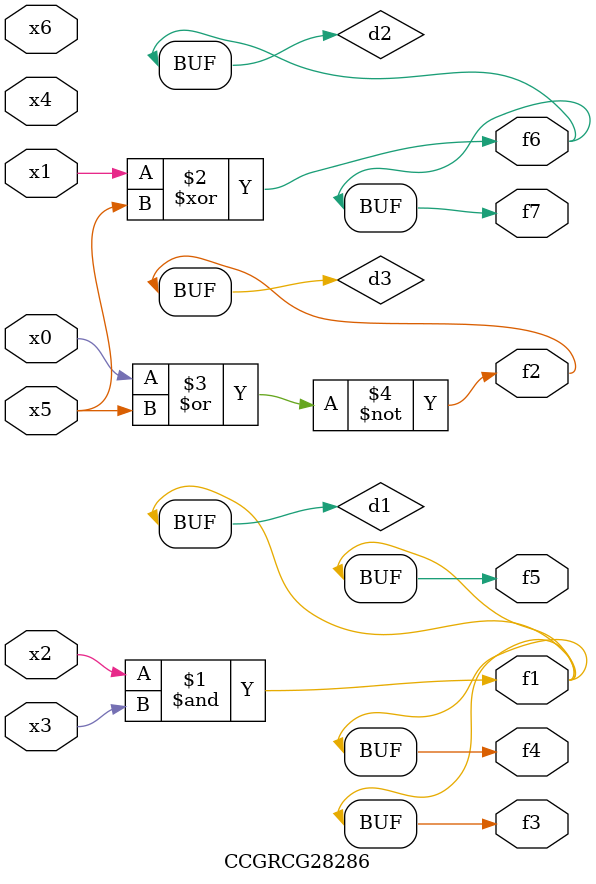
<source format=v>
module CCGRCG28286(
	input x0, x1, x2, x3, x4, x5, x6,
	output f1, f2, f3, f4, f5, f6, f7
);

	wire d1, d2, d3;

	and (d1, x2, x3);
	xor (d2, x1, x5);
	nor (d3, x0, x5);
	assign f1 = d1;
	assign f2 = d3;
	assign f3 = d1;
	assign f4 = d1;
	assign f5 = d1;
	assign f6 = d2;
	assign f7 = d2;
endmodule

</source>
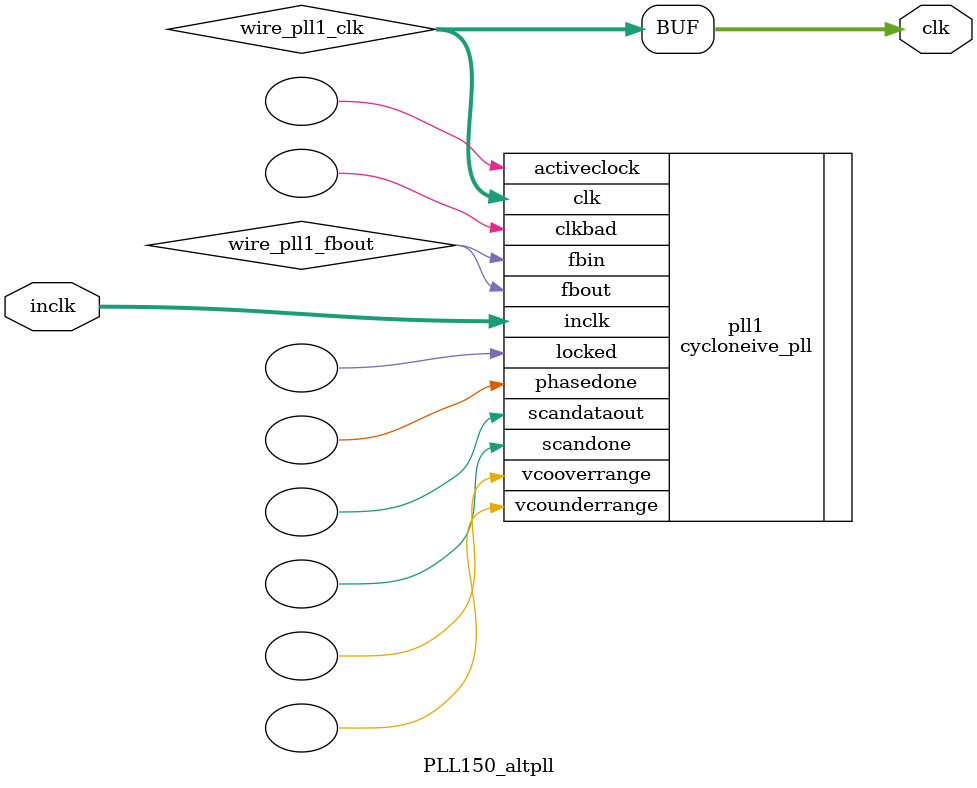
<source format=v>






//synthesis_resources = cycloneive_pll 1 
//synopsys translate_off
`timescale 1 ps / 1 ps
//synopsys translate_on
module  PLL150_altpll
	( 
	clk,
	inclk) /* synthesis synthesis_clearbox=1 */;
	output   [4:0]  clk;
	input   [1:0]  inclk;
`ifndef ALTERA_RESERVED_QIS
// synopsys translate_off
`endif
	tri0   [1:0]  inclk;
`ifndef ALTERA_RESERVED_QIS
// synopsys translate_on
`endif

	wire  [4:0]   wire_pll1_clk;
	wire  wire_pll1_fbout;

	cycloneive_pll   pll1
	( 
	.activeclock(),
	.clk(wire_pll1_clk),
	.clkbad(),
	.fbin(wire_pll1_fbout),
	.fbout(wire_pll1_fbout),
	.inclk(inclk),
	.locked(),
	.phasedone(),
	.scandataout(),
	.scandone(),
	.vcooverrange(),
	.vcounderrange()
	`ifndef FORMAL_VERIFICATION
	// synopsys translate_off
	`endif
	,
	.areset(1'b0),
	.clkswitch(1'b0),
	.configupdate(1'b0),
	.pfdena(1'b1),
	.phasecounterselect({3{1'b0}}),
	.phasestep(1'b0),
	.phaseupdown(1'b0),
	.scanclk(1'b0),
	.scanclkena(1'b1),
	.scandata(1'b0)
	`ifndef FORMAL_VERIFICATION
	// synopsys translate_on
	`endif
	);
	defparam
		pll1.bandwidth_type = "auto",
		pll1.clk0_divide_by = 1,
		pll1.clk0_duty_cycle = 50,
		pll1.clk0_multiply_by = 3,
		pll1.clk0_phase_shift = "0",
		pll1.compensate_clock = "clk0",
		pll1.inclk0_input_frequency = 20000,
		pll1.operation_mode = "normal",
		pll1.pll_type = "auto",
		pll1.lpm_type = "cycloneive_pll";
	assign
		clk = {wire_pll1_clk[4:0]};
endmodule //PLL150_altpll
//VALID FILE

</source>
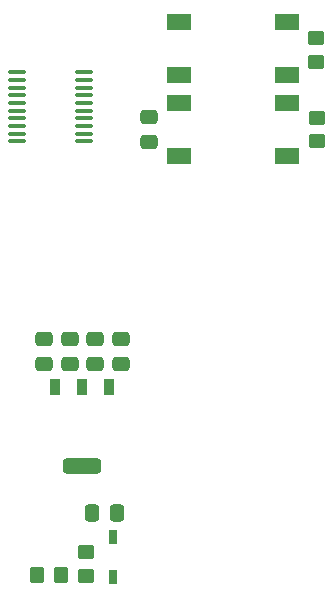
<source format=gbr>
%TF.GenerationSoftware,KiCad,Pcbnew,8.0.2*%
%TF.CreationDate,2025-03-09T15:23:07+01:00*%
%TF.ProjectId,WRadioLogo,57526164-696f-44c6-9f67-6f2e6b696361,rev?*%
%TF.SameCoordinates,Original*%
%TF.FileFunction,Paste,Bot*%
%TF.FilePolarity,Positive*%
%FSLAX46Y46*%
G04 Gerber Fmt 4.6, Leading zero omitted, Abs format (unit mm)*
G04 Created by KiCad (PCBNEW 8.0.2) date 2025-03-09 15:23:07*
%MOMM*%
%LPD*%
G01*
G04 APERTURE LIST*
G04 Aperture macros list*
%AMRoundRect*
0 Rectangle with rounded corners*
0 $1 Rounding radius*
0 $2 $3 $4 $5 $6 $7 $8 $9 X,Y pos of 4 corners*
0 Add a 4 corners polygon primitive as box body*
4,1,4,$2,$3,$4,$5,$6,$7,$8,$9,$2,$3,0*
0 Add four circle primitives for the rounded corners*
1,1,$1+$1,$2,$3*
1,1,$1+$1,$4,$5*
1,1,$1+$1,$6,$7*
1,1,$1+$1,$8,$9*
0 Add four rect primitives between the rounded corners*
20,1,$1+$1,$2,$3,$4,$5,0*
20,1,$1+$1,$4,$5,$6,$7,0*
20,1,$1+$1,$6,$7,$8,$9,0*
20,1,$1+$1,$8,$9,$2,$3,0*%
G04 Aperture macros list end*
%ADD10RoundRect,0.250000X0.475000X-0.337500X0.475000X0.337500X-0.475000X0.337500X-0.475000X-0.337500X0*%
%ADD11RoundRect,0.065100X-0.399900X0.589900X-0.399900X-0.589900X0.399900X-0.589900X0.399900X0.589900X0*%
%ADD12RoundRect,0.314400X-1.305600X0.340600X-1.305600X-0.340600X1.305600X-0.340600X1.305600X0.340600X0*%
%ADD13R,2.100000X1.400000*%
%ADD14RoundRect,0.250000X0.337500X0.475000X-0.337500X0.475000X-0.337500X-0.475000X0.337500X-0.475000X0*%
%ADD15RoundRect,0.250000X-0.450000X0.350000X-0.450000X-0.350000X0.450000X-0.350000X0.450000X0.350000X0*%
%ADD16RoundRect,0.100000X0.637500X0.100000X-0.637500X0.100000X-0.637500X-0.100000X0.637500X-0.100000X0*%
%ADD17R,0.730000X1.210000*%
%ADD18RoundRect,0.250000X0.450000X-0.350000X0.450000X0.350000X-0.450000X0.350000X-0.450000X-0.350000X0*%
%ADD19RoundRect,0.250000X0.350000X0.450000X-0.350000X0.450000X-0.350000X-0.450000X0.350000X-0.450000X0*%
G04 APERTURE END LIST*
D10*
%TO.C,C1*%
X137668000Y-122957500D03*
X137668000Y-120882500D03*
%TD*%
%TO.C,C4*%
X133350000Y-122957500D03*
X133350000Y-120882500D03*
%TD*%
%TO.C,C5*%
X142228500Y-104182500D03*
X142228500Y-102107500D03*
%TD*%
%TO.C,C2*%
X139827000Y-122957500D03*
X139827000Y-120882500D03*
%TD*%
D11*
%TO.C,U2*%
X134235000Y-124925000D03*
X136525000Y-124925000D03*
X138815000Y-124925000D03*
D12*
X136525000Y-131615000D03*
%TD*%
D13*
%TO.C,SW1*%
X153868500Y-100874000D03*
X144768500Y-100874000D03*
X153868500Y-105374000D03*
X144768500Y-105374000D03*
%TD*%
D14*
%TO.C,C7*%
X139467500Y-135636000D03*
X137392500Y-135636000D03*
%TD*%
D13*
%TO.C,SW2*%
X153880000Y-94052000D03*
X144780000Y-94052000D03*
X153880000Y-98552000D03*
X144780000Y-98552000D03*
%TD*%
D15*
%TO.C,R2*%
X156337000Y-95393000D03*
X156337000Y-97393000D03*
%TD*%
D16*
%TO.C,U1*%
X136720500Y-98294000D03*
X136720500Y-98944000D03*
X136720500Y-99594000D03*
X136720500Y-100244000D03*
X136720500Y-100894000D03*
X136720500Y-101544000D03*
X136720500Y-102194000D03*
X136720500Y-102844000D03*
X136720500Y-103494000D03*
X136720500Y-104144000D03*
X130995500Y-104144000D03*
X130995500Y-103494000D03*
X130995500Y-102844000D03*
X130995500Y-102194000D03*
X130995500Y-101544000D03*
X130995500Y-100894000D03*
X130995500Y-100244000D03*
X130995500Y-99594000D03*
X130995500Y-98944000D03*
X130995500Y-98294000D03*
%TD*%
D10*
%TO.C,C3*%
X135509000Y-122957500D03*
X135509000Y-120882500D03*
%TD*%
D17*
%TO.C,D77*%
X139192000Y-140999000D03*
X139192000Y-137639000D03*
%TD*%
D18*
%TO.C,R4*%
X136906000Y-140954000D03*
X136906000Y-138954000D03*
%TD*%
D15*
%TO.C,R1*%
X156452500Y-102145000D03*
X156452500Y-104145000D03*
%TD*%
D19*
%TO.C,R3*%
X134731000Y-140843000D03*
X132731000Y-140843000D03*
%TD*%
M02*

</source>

- _EXERCISE AIM_: Return the entries above exactly and in full; do not include images.

- _OUTPUT_:
<source format=v>
module CCGRCG28286(
	input x0, x1, x2, x3, x4, x5, x6,
	output f1, f2, f3, f4, f5, f6, f7
);

	wire d1, d2, d3;

	and (d1, x2, x3);
	xor (d2, x1, x5);
	nor (d3, x0, x5);
	assign f1 = d1;
	assign f2 = d3;
	assign f3 = d1;
	assign f4 = d1;
	assign f5 = d1;
	assign f6 = d2;
	assign f7 = d2;
endmodule

</source>
<source format=v>






//synthesis_resources = cycloneive_pll 1 
//synopsys translate_off
`timescale 1 ps / 1 ps
//synopsys translate_on
module  PLL150_altpll
	( 
	clk,
	inclk) /* synthesis synthesis_clearbox=1 */;
	output   [4:0]  clk;
	input   [1:0]  inclk;
`ifndef ALTERA_RESERVED_QIS
// synopsys translate_off
`endif
	tri0   [1:0]  inclk;
`ifndef ALTERA_RESERVED_QIS
// synopsys translate_on
`endif

	wire  [4:0]   wire_pll1_clk;
	wire  wire_pll1_fbout;

	cycloneive_pll   pll1
	( 
	.activeclock(),
	.clk(wire_pll1_clk),
	.clkbad(),
	.fbin(wire_pll1_fbout),
	.fbout(wire_pll1_fbout),
	.inclk(inclk),
	.locked(),
	.phasedone(),
	.scandataout(),
	.scandone(),
	.vcooverrange(),
	.vcounderrange()
	`ifndef FORMAL_VERIFICATION
	// synopsys translate_off
	`endif
	,
	.areset(1'b0),
	.clkswitch(1'b0),
	.configupdate(1'b0),
	.pfdena(1'b1),
	.phasecounterselect({3{1'b0}}),
	.phasestep(1'b0),
	.phaseupdown(1'b0),
	.scanclk(1'b0),
	.scanclkena(1'b1),
	.scandata(1'b0)
	`ifndef FORMAL_VERIFICATION
	// synopsys translate_on
	`endif
	);
	defparam
		pll1.bandwidth_type = "auto",
		pll1.clk0_divide_by = 1,
		pll1.clk0_duty_cycle = 50,
		pll1.clk0_multiply_by = 3,
		pll1.clk0_phase_shift = "0",
		pll1.compensate_clock = "clk0",
		pll1.inclk0_input_frequency = 20000,
		pll1.operation_mode = "normal",
		pll1.pll_type = "auto",
		pll1.lpm_type = "cycloneive_pll";
	assign
		clk = {wire_pll1_clk[4:0]};
endmodule //PLL150_altpll
//VALID FILE

</source>
<source format=gbr>
%TF.GenerationSoftware,KiCad,Pcbnew,8.0.2*%
%TF.CreationDate,2025-03-09T15:23:07+01:00*%
%TF.ProjectId,WRadioLogo,57526164-696f-44c6-9f67-6f2e6b696361,rev?*%
%TF.SameCoordinates,Original*%
%TF.FileFunction,Paste,Bot*%
%TF.FilePolarity,Positive*%
%FSLAX46Y46*%
G04 Gerber Fmt 4.6, Leading zero omitted, Abs format (unit mm)*
G04 Created by KiCad (PCBNEW 8.0.2) date 2025-03-09 15:23:07*
%MOMM*%
%LPD*%
G01*
G04 APERTURE LIST*
G04 Aperture macros list*
%AMRoundRect*
0 Rectangle with rounded corners*
0 $1 Rounding radius*
0 $2 $3 $4 $5 $6 $7 $8 $9 X,Y pos of 4 corners*
0 Add a 4 corners polygon primitive as box body*
4,1,4,$2,$3,$4,$5,$6,$7,$8,$9,$2,$3,0*
0 Add four circle primitives for the rounded corners*
1,1,$1+$1,$2,$3*
1,1,$1+$1,$4,$5*
1,1,$1+$1,$6,$7*
1,1,$1+$1,$8,$9*
0 Add four rect primitives between the rounded corners*
20,1,$1+$1,$2,$3,$4,$5,0*
20,1,$1+$1,$4,$5,$6,$7,0*
20,1,$1+$1,$6,$7,$8,$9,0*
20,1,$1+$1,$8,$9,$2,$3,0*%
G04 Aperture macros list end*
%ADD10RoundRect,0.250000X0.475000X-0.337500X0.475000X0.337500X-0.475000X0.337500X-0.475000X-0.337500X0*%
%ADD11RoundRect,0.065100X-0.399900X0.589900X-0.399900X-0.589900X0.399900X-0.589900X0.399900X0.589900X0*%
%ADD12RoundRect,0.314400X-1.305600X0.340600X-1.305600X-0.340600X1.305600X-0.340600X1.305600X0.340600X0*%
%ADD13R,2.100000X1.400000*%
%ADD14RoundRect,0.250000X0.337500X0.475000X-0.337500X0.475000X-0.337500X-0.475000X0.337500X-0.475000X0*%
%ADD15RoundRect,0.250000X-0.450000X0.350000X-0.450000X-0.350000X0.450000X-0.350000X0.450000X0.350000X0*%
%ADD16RoundRect,0.100000X0.637500X0.100000X-0.637500X0.100000X-0.637500X-0.100000X0.637500X-0.100000X0*%
%ADD17R,0.730000X1.210000*%
%ADD18RoundRect,0.250000X0.450000X-0.350000X0.450000X0.350000X-0.450000X0.350000X-0.450000X-0.350000X0*%
%ADD19RoundRect,0.250000X0.350000X0.450000X-0.350000X0.450000X-0.350000X-0.450000X0.350000X-0.450000X0*%
G04 APERTURE END LIST*
D10*
%TO.C,C1*%
X137668000Y-122957500D03*
X137668000Y-120882500D03*
%TD*%
%TO.C,C4*%
X133350000Y-122957500D03*
X133350000Y-120882500D03*
%TD*%
%TO.C,C5*%
X142228500Y-104182500D03*
X142228500Y-102107500D03*
%TD*%
%TO.C,C2*%
X139827000Y-122957500D03*
X139827000Y-120882500D03*
%TD*%
D11*
%TO.C,U2*%
X134235000Y-124925000D03*
X136525000Y-124925000D03*
X138815000Y-124925000D03*
D12*
X136525000Y-131615000D03*
%TD*%
D13*
%TO.C,SW1*%
X153868500Y-100874000D03*
X144768500Y-100874000D03*
X153868500Y-105374000D03*
X144768500Y-105374000D03*
%TD*%
D14*
%TO.C,C7*%
X139467500Y-135636000D03*
X137392500Y-135636000D03*
%TD*%
D13*
%TO.C,SW2*%
X153880000Y-94052000D03*
X144780000Y-94052000D03*
X153880000Y-98552000D03*
X144780000Y-98552000D03*
%TD*%
D15*
%TO.C,R2*%
X156337000Y-95393000D03*
X156337000Y-97393000D03*
%TD*%
D16*
%TO.C,U1*%
X136720500Y-98294000D03*
X136720500Y-98944000D03*
X136720500Y-99594000D03*
X136720500Y-100244000D03*
X136720500Y-100894000D03*
X136720500Y-101544000D03*
X136720500Y-102194000D03*
X136720500Y-102844000D03*
X136720500Y-103494000D03*
X136720500Y-104144000D03*
X130995500Y-104144000D03*
X130995500Y-103494000D03*
X130995500Y-102844000D03*
X130995500Y-102194000D03*
X130995500Y-101544000D03*
X130995500Y-100894000D03*
X130995500Y-100244000D03*
X130995500Y-99594000D03*
X130995500Y-98944000D03*
X130995500Y-98294000D03*
%TD*%
D10*
%TO.C,C3*%
X135509000Y-122957500D03*
X135509000Y-120882500D03*
%TD*%
D17*
%TO.C,D77*%
X139192000Y-140999000D03*
X139192000Y-137639000D03*
%TD*%
D18*
%TO.C,R4*%
X136906000Y-140954000D03*
X136906000Y-138954000D03*
%TD*%
D15*
%TO.C,R1*%
X156452500Y-102145000D03*
X156452500Y-104145000D03*
%TD*%
D19*
%TO.C,R3*%
X134731000Y-140843000D03*
X132731000Y-140843000D03*
%TD*%
M02*

</source>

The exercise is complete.